(Beginning of Data under study)
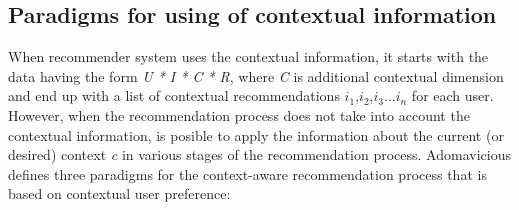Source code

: \subsection{Paradigms for using of contextual information}

When recommender system uses the contextual information, it starts
with the data having the form \textit{U * I * C * R}, where \textit{C}
is additional contextual dimension and end up with a list of
contextual recommendations $i_{1}$,$i_{2}$,$i_{3}$...$i_{n}$ for each
user. However, when the recommendation process does not take into
account  the contextual information, is posible to apply the
information about the current (or desired) context \textit{c} in
various stages of the recommendation process.
Adomavicious \cite{adomavicius2011context} defines three paradigms for
the context-aware recommendation process that is based on contextual
user preference:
(End of Data under study)
### What is required
From the line holding "three paradigms for" down to the final line above, quote every line exactly and only those lines.

### Solution to this problem
Adomavicious \cite{adomavicius2011context} defines three paradigms for
the context-aware recommendation process that is based on contextual
user preference:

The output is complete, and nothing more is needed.